Hi, I kinda figured out how to load a custom dataset having different splits (train, test, valid)
Step 1 : create csv files for your dataset (separate for train, test and valid) . The columns will be “text”, “path” and “audio”, Keep the transcript in the text column and the audio file path in “path” and “audio” column.(keep same in both)
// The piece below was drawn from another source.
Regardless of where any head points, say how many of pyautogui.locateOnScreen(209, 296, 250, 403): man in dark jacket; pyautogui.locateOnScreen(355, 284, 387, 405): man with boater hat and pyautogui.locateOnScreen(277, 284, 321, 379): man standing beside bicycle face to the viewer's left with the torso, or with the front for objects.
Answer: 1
Step 2: save the csv files with appropriate names like train_data.csv, test_data.csv and valid_data.csv
Step 3: Define features like below :
features = Features(
{
"text": Value("string"),
'path': Value('string'),
"audio": Audio(sampling_rate=16000)
}
)
Step 4 : load the dataset using below piece of code :
sample_data = load_dataset(
'csv', data_files={
'train': 'train_data.csv',
'test': 'test_data.csv',
'valid': 'valid_data.csv'
}
)
you will get something like this when you will print sample_data:
DatasetDict({
train: Dataset({
features: ['text', 'path', 'audio'],
num_rows: 10
})
test: Dataset({
features: ['text', 'path', 'audio'],
num_rows: 10
})
valid: Dataset({
features: ['text', 'path', 'audio'],
num_rows: 10
})
})
Step 5: cast your features into specified formats in the features using cast :
sample_data = sample_data.cast(features)
And you are done. The cast will automatically load the audio files from the mentioned paths and convert into numpy arrays with given sampling rate.